## Task to complete:
Rewrite the lines of the listing below as a numbered list, from the line containing "já quis ou vou querer." through the line containing "dos seus beijos", both included, and omit any blank lines.

++++++++

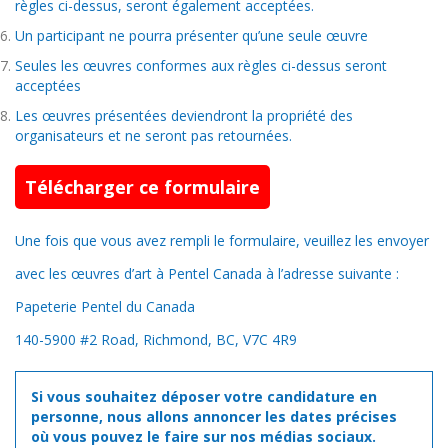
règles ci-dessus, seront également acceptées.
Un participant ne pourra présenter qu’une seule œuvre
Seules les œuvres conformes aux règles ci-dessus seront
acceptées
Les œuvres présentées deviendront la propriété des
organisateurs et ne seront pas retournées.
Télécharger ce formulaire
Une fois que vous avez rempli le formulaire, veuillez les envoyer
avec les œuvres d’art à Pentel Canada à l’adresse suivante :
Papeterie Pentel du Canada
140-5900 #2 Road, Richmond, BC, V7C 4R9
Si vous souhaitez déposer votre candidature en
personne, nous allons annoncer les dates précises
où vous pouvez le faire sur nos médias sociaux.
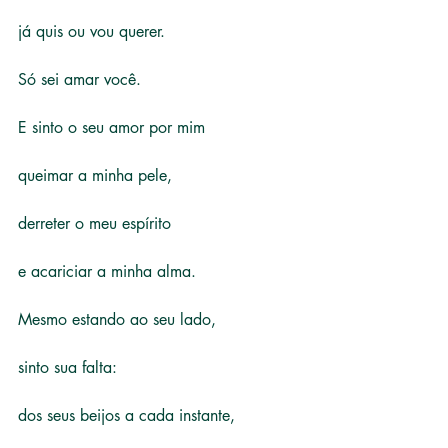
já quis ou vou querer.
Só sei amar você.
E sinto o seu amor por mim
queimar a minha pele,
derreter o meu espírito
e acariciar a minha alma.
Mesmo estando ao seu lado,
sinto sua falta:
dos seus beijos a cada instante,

++++++++

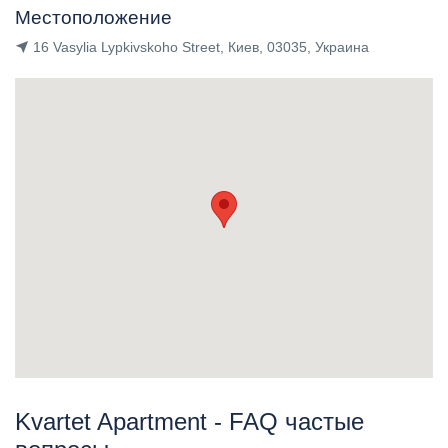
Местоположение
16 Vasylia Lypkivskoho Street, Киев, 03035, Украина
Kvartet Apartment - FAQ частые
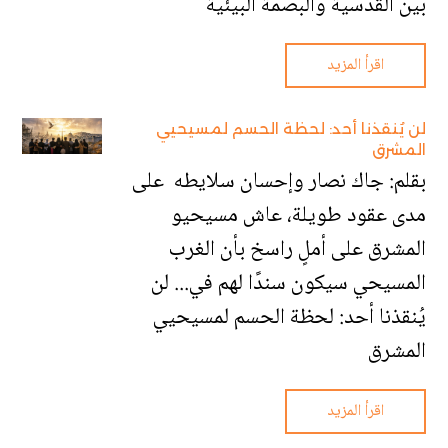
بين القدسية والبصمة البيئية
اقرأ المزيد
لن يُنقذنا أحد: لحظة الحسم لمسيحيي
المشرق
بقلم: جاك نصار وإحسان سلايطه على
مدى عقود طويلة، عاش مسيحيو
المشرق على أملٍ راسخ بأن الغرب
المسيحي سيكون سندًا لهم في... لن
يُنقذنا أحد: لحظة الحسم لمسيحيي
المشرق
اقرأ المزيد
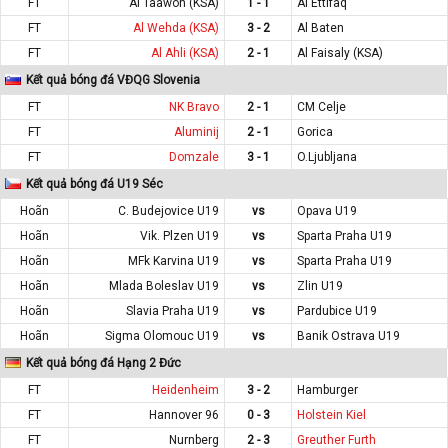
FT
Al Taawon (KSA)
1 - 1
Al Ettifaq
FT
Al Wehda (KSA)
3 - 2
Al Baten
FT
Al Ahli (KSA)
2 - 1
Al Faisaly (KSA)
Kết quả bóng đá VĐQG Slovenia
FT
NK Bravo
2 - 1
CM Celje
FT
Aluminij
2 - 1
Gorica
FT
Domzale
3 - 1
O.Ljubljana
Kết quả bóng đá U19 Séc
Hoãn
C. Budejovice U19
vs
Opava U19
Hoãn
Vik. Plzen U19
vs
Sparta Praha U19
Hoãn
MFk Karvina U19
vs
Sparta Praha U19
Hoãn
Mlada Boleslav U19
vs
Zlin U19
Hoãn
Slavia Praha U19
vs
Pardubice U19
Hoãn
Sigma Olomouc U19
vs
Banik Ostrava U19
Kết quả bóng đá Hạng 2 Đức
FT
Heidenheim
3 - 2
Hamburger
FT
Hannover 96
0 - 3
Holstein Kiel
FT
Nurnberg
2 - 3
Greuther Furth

++++++++

## Task solution:
1. já quis ou vou querer.
2. Só sei amar você.
3. E sinto o seu amor por mim
4. queimar a minha pele,
5. derreter o meu espírito
6. e acariciar a minha alma.
7. Mesmo estando ao seu lado,
8. sinto sua falta:
9. dos seus beijos a cada instante,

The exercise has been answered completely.